Russia said Monday it was suspending its mission to NATO and closing the alliance’s offices in Moscow, as relations with the Western military bloc plunged to new depths.
Foreign Minister Sergei Lavrov announced the moves after NATO expelled several members of Moscow’s delegation to the alliance for alleged spying.
“Following certain measures taken by NATO, the basic conditions for common work no longer exist,” Lavrov told reporters in Moscow.
He said Moscow was suspending the work of its official mission to NATO in Brussels, including its military representative, from around November 1.
Russia was also shutting down the alliance’s liaison mission in the Belgian embassy in Moscow, set up in 2002, and the NATO information office set up in 2001 to improve understanding between NATO and Russia.
“NATO has already greatly reduced its contacts with our mission,” Lavrov said, adding that the alliance is “not interested in dialogue and work as equals”.
“We see no reason to pretend that any change is possible in the foreseeable future.”
Lavrov said that in case of urgent matters NATO could liaise via the Russian ambassador in Belgium.
NATO spokeswoman Oana Lungescu said the alliance had noted Lavrov’s comments but had not received “official communication on the issues he raised.”
German Foreign Minister Heiko Maas described the announcement as “more than regrettable” and said it would prolong “icy relations” between Russia and NATO.
“We are ready for dialogue, but must realise that this is no longer the case with Moscow,” Maas told journalists in Luxembourg.
– ‘Malign activities’ –
The moves cut off years of efforts to improve ties between Russia and NATO that followed the 1991 collapse of the Soviet Union.
They come after NATO earlier this month stripped eight members of Russia’s mission to the alliance of their accreditation, with NATO Secretary General Jens Stoltenberg calling them “undeclared Russian intelligence officers”.
“We have seen an increase in Russian malign activities, at least in Europe and therefore we need to act,” Stoltenberg said at the time, describing the relationship between NATO and Russia as “at its lowest point since the end of the Cold War”.

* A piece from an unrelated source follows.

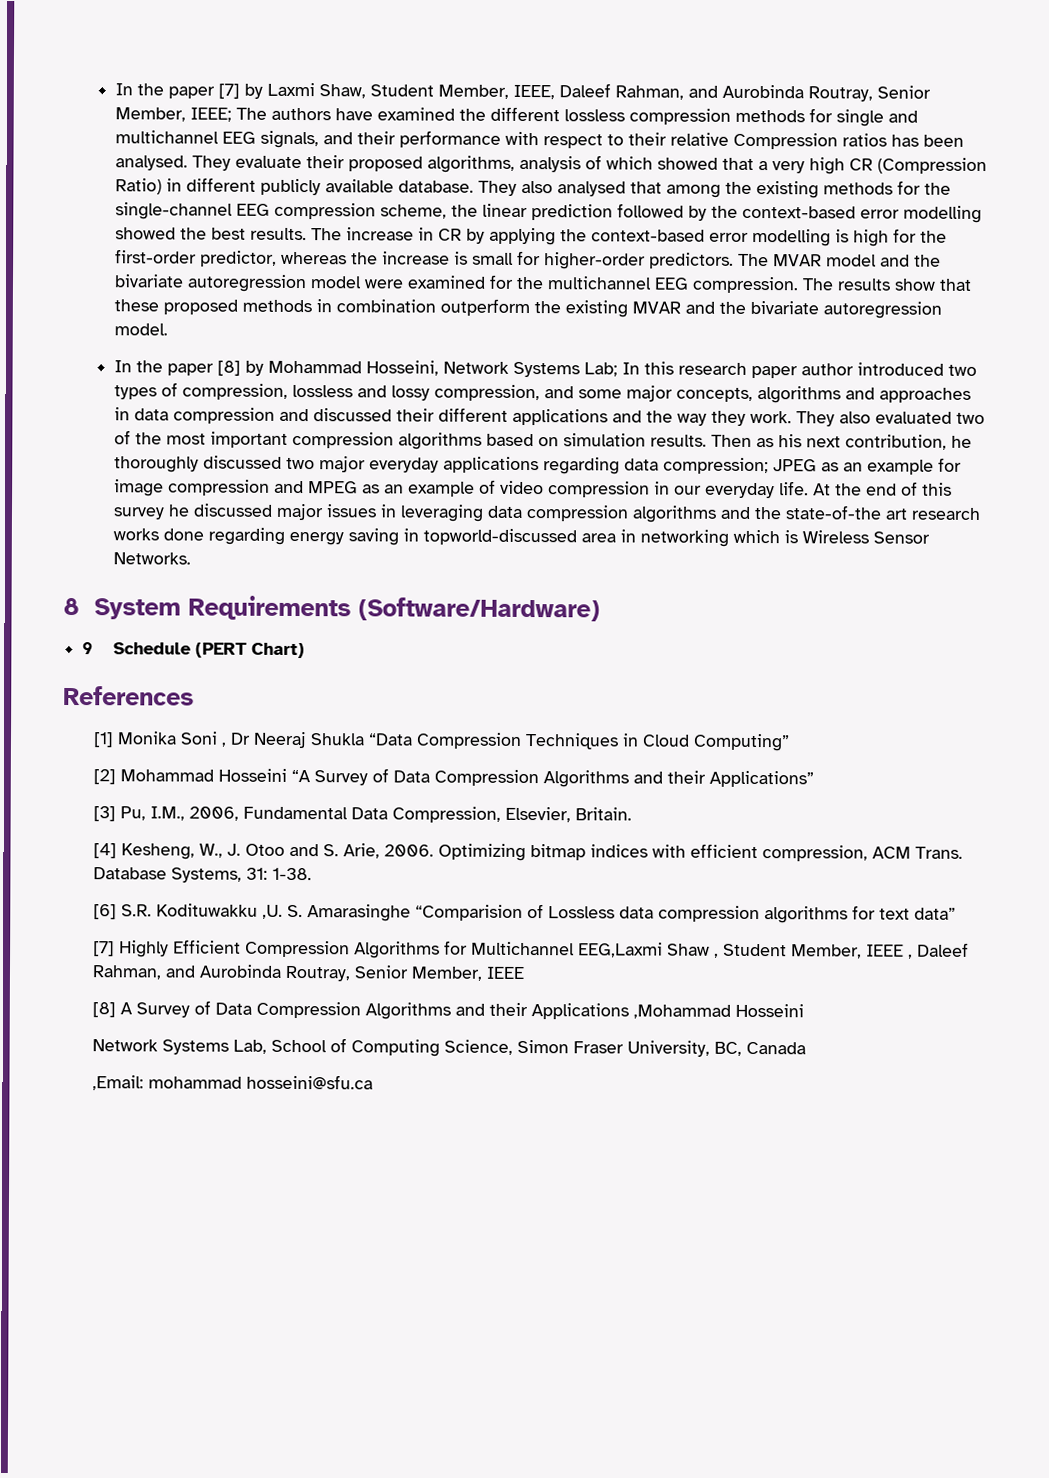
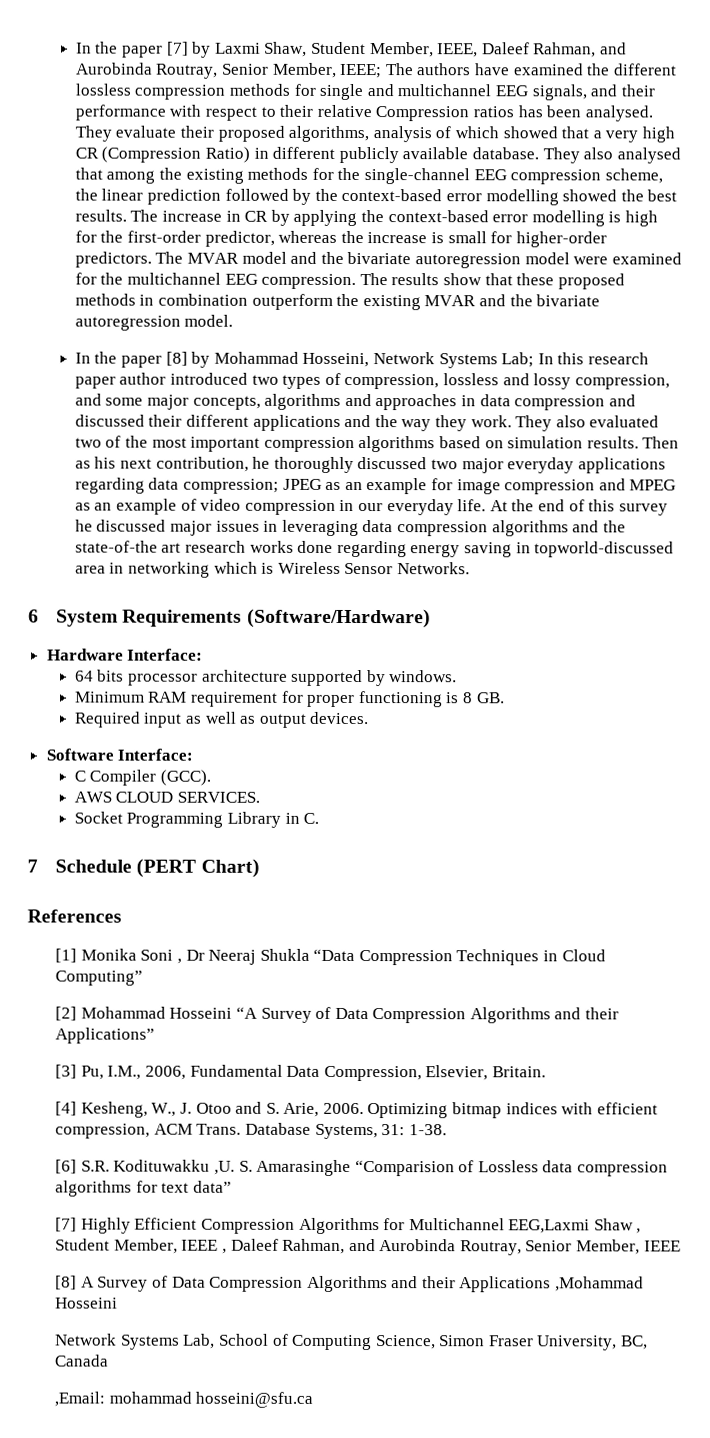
[63,597,80,616] 8 -> [28,609,39,623] 6
[82,642,94,655] 9 -> [46,648,204,661] [74,669,458,687] [74,690,505,708] [73,711,370,728] [45,748,194,761] [73,769,212,786] [73,791,261,803] [73,811,320,828] [27,859,38,873] Hardware Interface: // 64 bits processor architecture supported by windows. // Minimum RAM requirement for proper functioning is 8 GB. // Required input as well as output devices. // Software Interface: // C Compiler (GCC). // AWS CLOUD SERVICES. // Socket Programming Library in C. // 7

Russia had an observer mission to NATO as part of a two-decade-old NATO-Russia Council meant to promote cooperation in common security areas.
The Russian mission has been downsized before, when seven of its members were ejected after the 2018 Novichok poisoning of a Russian former double agent, Sergei Skripal, and his daughter in Britain.
Meetings of a NATO-Russia council have not been held since 2019 against the backdrop of the heightened tensions.
Russia’s relationship with the West has been on a downward spiral since Moscow’s 2014 annexation of Crimea from Ukraine and support for pro-Russian separatists in the country’s east.
Western nations have imposed a series of sanctions in recent years over Ukraine, alleged election interference, cyberattacks and the poisoning of Kremlin critic Alexei Navalny.
Moscow in turn has accused the West of interfering in its elections and of supporting anti-Kremlin forces in countries like Ukraine and Georgia that Russia considers part of its traditional sphere of influence.
NATO defence ministers, including Austin, will be in Brussels on Thursday and Friday for a series of meetings.